**ACTIVITIES:**
1. According to the patent text on the computer-controlled magnetism-sensitive lifter, how much manufacturing and developing experience does the inventor have?
2. Please extend the patent text on the computer-controlled magnetism-sensitive lifter, picking up right after its final sentence.

**TEXT UNDER STUDY:**
>>>

Abstract:
A magnetism-sensitive lifter rotatable intermittently and dividing angles by a computer includes many permanent magnets and many induction silicon steel magnets to attract and repel one another, possible to rotate intermittently, divide angles equal and unequal and move up and down vertically by control of a computer.

Description:
BACKGROUND OF THE INVENTION 
     This invention relates to a magnetism-sensitive lifter rotatable intermittently and dividing angles controlled by a computer, particularly to one utilizing permanent magnets and induction silicon steel magnets to attract and repel one another, permitting the lifter rotate intermittently, divide angles equal or unequal and move and down coaxially in a housing controlled by computer containing preset programs. Then the lifter has a large clockwise and counterclockwise rotating torque, but no inertia, forming an ideal automated machine. 
     Automated machinery includes robots, an intermittent belt automatic production line, and a disc worktable. 
     Robot are operated by means of a serve motor, a driving circuit and controlled by a computer, very expensive, having a very complicated structure, mostly used for inserting electronic components, welding in car manufacturing, especially used by super large corporations. 
     The intermittent belt automotive production line is started and stopped by a cam divider rotated by a motor, also rotating for equal or unequal angles, only for performing work of separating a distance. Though it costs rather cheap, but a motor and driving means for it makes the cost higher, having a disadvantage of non-altering automation. 
     The cam disc worktable is rotated by a mechanical cam divider rotated by a motor and a driver for performing equal angle, equal distance and equal time division. 
     The disc worktable is fixed on the divider, for various workstations around the disc worktable to carry out automatic assembling. Though the cam disc worktable costs only a fraction of expenditure of the robot serve motor and the driver, its utilizing scope is limited. The inventor of the invention has more than two decades of manufacturing and developing experience, aware of the fact that making cam dividers involves complicated process, demanding precision, resulting in high cost, impossible to make alteration of automation for various kinds of operation. 
     SUMMARY OF THE INVENTION 
     In view of high costs of robot arms, serve motors, and computers for controlling, a complicated manufacturing method of mechanical cam intermittent dividers which can only make a single angle division, impossible to automate, This invention has been devised. The magnetism-sensitive lifter rotatable intermittently and dividing angles controlled by a computer in the present invention has the feature that permanent magnets and induction silicon steel magnets are provided to attract and repel one another, permitting the lifter rotate intermittently, divide angles equal or unequal and move up and down coaxially in a housing controlled by a computer containing preset programs. Then a round worktable is fixed on the magnetism-sensitive lifter for using this lifter for the above-mentioned operation.

<<<

**PROVIDED DATA:**

>>>

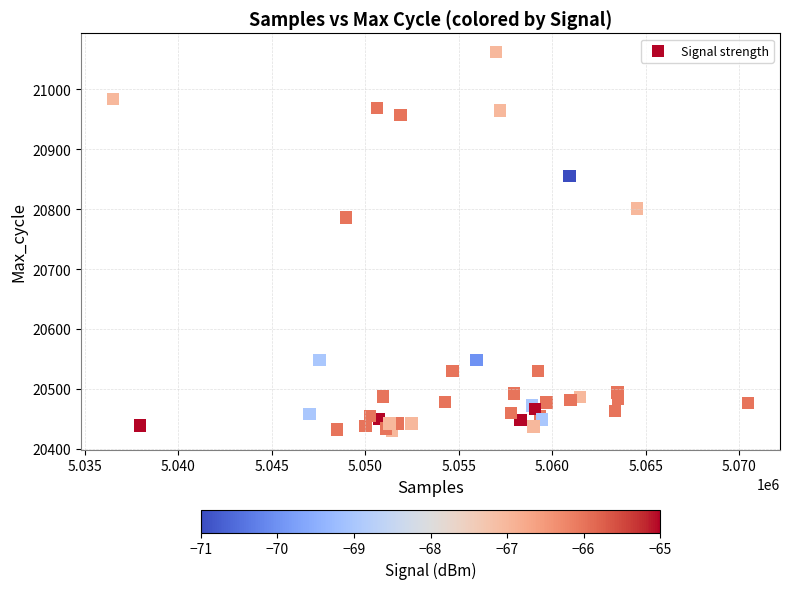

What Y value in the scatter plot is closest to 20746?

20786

<<<

**EXPECTED RESULTS:**
1. More than two decades.

2.
     BRIEF DESCRIPTION OF DRAWINGS 
     This invention will be better understood by referring to the accompanying drawings, wherein: 
     FIG. 1 is an exploded perspective view of a lifter magnet-sensitive and rotating intermittently for different angles by a computer of the present invention. 
     FIG. 2 is an exploded perspective view of an induction silicon steel magnet base ring having plural induction magnetic surfaces of the present invention. 
     FIG. 3 is an exploded perspective view of induction coils and an annular induction silicon steel magnet base of the present invention. 
     FIG. 4 is an exploded and combined perspective view of a lifter body and two annular induction silicon steel magnets base of the present invention. 
     FIG. 5 is an exploded and combined perspective view of permanent magnets and a dividing rotatable wheel of the present invention. 
     FIG. 6 is an exploded perspective view of the dividing rotatable wheel of the present invention. 
     FIG. 7 is an exploded and combined perspective view of the divider body, a main shaft, the dividing rotating wheel, and an angle dividing analysis sense disc of the present invention.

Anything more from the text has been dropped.